Many have asked us why we are speaking out about the situation in Gaza. Surely, they argue, we have troubles enough here at home, unfinished business, and desperate needs that require attention. Speaking out dismays some of our allies. Why are we distracted by the situation in Gaza?
One reason is the obligation of faith and conscience. More than 20,000 people have been killed in Gaza in a matter of weeks, most of them women and children. Hundreds of thousands are on the verge of starvation in an unimaginable humanitarian calamity. Some 90 percent of the population has been displaced from their homes with no safe shelter available. Hospitals have been bombed; vital medicines are unavailable. And the savage bombing continues. There comes a time, Dr. Martin Luther King taught us, when “silence becomes betrayal,” when conscience leaves no other choice.
This is not to dismiss the complexity of the total situation, nor to make heroes out of Hamas – whose heinous terrorist assault on Israeli civilians provided the trigger for the current violence. Nor is it to ignore the need for a broader, collective solution to the ongoing tragic struggle between Palestinians and Israelis. As Reverend Jesse Jackson has taught, Israeli security and Palestinian justice are two sides of the same coin. Even with this awareness, people of conscience must call for an end to current violence. Violence offers no way out.
This concern is not simply altruism. As Dr. King taught us during the Vietnam War, what he called the giant triplets of racism, extreme materialism, and militarism are inextricably linked. “A nation,” Dr. King preached, “that continues year after year, to spend more money on military defense than on programs of social uplift is approaching spiritual death.” King was an involuntary witness as the “promise of the Great Society was shipwrecked …on the dreadful peninsula of Vietnam.”
Today, our nation remains committed to policing the world. Last year, American forces were dispatched to a staggering 178 countries. While, our navies patrolled the seven seas. We maintain 750 bases in 80 countries.

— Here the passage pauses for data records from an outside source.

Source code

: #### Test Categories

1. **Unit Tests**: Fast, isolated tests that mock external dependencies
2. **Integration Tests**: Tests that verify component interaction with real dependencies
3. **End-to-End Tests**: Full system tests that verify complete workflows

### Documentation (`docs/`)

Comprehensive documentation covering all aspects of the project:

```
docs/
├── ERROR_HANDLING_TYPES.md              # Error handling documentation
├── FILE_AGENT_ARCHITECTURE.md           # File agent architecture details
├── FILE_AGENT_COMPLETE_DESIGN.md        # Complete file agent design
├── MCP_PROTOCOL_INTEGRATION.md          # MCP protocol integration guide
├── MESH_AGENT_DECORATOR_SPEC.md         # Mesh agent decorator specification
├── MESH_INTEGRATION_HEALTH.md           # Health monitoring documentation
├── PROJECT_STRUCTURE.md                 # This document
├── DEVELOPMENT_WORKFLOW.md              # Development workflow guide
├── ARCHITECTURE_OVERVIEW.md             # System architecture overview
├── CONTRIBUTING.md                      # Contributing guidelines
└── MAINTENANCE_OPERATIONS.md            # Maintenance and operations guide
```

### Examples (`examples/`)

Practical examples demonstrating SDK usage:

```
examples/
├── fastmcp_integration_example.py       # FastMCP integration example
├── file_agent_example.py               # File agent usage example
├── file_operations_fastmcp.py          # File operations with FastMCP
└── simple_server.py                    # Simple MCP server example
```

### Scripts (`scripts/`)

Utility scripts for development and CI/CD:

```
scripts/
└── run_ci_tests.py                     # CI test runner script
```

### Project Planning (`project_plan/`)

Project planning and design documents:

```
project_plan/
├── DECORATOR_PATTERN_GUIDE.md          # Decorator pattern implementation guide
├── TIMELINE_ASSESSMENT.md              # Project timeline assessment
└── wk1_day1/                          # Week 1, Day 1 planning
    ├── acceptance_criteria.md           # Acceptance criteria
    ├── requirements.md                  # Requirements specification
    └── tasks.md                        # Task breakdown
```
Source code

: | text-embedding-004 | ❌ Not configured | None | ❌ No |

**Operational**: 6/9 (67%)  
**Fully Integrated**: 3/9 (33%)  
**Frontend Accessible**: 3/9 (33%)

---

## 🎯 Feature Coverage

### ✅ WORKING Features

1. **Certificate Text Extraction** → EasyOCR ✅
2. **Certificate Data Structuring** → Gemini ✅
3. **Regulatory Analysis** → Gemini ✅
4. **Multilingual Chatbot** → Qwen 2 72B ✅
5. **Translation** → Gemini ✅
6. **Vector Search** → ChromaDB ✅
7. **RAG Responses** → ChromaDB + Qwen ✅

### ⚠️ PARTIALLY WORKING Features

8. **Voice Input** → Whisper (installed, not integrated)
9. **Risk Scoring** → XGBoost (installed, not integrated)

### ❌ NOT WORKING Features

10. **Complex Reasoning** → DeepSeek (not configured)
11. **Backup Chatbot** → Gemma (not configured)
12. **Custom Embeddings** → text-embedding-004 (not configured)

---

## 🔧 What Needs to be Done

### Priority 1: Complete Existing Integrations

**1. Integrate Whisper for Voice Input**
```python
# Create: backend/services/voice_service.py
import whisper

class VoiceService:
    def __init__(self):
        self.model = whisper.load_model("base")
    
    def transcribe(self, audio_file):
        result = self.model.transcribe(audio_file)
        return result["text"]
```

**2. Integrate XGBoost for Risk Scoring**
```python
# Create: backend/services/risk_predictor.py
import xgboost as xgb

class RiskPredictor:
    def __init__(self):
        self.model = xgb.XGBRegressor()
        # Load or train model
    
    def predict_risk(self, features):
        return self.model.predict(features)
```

Each year, the Pentagon budget consumes more than half of all discretionary spending, even as programs vital to basic security for poor and working people here at home are starved for funds. Global commitments and crises consume not just resources but the attention and energy of our leaders. Hope for the poor –Black, white, brown, and yellow – is constantly stymied when attention, resources, and urgency are focused on violence abroad. As the bombs rain on Gaza, we immediately ship billions in arms, deploy naval flotillas, put soldiers at risk, and once more, domestic concerns take a back seat. Now in Gaza, the violence threatens to turn into a regional war, with shipping in the Red Sea disrupted and US soldiers under attack there and in Iraq, Syria, and Jordan. The mothers of US soldiers now under fire and sustaining casualties won’t consider the call for a ceasefire a distraction.
A ceasefire in Gaza is a moral imperative. It is a strategic essential if a broader war is to be avoided. It is a practical necessity for those seeking justice here at home. Injustice anywhere, Dr. King taught, is a threat to justice everywhere. This is not simply a facile slogan–it is a hard and unavoidable truth. I urge every citizen of conscience to join in urging their alderman or alderwoman to vote yes for an end to the violence.